Situaciones similares se viven por doquier. En el comedor de la Obra Socio-familiar Álvaro del Portillo de la parroquia San Ramón Nonato, también en Vallecas, antes se repartían unas 250 comidas diarias. Ahora, muchas más.
El Ayuntamiento de Madrid ha recibido en un mes más de 33.500 peticiones de ayuda, casi las mismas que tuvo a lo largo de todo 2019. Y, como ocurre siempre, los más débiles son los que están pagando un precio mas alto por la crisis económica que ha traído el coronavirus.
«Agua, por favor, solo quiero una botella de agua», le suplica un inmigrante senegalés a Petri a las puertas del comedor de Ave María.
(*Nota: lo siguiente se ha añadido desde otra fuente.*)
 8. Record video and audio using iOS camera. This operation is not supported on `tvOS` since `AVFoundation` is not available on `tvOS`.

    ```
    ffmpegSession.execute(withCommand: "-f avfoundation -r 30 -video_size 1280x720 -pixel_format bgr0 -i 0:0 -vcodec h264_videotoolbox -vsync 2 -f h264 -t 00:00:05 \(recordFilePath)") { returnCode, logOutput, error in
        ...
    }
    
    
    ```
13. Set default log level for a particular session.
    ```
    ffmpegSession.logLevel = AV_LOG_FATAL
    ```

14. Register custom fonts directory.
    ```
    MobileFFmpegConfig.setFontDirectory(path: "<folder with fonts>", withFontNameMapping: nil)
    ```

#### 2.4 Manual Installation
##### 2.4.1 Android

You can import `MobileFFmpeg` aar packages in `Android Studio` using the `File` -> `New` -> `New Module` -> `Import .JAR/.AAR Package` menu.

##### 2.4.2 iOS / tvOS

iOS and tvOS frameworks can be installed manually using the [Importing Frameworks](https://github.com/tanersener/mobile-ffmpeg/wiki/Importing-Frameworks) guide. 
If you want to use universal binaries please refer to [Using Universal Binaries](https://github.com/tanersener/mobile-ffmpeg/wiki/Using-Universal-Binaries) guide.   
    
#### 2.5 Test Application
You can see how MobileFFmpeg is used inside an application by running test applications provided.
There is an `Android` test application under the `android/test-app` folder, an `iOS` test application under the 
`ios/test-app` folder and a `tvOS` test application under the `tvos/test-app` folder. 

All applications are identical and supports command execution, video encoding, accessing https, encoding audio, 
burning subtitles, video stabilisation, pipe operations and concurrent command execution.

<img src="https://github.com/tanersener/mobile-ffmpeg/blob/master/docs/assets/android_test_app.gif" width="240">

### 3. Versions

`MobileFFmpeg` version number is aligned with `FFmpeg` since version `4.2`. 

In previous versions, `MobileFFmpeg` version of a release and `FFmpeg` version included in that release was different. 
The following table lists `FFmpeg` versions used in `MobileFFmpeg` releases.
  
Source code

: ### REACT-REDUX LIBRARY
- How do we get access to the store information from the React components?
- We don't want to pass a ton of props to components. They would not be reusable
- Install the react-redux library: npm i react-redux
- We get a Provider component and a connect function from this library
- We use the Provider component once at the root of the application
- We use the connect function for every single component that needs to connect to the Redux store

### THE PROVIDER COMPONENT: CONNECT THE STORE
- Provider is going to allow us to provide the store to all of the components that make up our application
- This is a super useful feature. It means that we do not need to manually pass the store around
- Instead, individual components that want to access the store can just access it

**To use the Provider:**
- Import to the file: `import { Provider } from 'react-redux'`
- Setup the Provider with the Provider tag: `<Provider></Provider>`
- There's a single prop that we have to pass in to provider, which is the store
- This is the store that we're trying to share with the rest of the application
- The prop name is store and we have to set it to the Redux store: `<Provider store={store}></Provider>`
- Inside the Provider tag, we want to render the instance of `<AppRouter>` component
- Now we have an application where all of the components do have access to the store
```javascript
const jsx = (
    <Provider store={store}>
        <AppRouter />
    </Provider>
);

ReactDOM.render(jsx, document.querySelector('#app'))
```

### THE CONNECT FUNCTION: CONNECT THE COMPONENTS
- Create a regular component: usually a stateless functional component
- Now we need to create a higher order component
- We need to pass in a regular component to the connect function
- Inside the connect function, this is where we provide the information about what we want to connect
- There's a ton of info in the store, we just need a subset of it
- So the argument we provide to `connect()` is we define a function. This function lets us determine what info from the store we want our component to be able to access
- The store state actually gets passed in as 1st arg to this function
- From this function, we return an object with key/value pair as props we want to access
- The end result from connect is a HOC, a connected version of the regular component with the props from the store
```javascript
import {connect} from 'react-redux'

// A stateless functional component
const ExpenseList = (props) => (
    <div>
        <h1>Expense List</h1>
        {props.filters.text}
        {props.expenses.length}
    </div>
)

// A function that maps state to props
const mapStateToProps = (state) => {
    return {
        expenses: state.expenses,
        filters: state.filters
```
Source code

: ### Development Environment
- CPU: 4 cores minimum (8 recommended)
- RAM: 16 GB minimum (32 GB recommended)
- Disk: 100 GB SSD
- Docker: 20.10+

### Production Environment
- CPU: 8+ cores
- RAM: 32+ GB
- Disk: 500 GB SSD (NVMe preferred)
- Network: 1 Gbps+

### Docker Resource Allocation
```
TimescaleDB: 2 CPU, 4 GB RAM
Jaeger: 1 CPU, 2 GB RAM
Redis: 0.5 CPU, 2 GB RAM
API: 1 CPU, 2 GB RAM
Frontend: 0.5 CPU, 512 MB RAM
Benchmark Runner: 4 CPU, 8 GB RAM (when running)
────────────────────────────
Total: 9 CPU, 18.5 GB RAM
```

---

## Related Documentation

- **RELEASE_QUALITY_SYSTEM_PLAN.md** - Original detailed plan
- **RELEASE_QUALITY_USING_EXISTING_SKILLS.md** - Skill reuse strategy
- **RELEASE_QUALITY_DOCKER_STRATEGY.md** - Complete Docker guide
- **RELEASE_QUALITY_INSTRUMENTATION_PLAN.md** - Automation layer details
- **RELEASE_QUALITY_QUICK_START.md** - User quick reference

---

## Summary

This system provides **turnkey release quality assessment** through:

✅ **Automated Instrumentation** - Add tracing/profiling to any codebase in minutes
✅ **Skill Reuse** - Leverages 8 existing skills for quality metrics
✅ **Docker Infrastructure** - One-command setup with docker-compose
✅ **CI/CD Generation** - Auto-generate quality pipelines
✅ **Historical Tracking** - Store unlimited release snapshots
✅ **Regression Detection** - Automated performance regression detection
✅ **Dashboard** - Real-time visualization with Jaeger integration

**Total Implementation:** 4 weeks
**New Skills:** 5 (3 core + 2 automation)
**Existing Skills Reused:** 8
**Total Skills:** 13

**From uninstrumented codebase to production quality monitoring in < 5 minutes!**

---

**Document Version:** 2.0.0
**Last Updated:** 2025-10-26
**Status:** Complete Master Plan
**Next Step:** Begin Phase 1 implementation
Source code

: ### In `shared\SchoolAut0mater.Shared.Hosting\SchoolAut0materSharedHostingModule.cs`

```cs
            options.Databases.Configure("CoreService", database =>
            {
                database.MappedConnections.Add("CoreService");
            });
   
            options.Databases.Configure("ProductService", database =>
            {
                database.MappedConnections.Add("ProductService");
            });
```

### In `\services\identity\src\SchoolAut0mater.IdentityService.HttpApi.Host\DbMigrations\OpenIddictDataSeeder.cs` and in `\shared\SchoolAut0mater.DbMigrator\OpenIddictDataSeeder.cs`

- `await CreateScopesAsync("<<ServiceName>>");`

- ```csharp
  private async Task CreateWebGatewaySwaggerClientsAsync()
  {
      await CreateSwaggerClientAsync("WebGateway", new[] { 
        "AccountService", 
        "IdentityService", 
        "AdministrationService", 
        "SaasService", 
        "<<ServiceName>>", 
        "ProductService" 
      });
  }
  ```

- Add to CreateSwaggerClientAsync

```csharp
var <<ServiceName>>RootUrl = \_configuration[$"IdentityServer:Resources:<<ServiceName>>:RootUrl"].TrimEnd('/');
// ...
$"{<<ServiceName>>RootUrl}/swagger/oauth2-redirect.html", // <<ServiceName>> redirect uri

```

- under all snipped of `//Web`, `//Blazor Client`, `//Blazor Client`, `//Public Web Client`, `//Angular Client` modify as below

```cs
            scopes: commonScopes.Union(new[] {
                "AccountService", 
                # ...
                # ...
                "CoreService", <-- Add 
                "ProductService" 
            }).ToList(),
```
“El ayuntamiento de la ciudad ha cerrado el agua de las fuentes públicas de Madrid desde hace un par de días. La gente sin hogar no puede siquiera saciar su sed”, nos explica.
Como contrapartida, también son muchos los que se están volcando en ayudar a los que se están viendo aplastados por la recesión económica
Es el caso de Luz, una madrileña de 35 años que trabaja en un empresa inmobiliaria y que, afortunadamente, aunque el negocio ha estado parado, sigue cobrando su sueldo íntegro.
«Me enteré de la labor que hace el padre Gonzalo y le llamé para ofrecerme como voluntaria. Me dijo que voluntarios no necesitaba, que lo que necesitaba eran alimentos. Así que todas las semanas, entre mis hermanas, mi madre y yo, hacemos una compra en un supermercado de unos 200-300 euros (US$220-325) y la traemos aquí».
“El hambre no es lo peor. Lo peor es el miedo que veo en la gente. Y el miedo muerde muchas más veces al día que el hambre”, concluye el padre Gonzalo.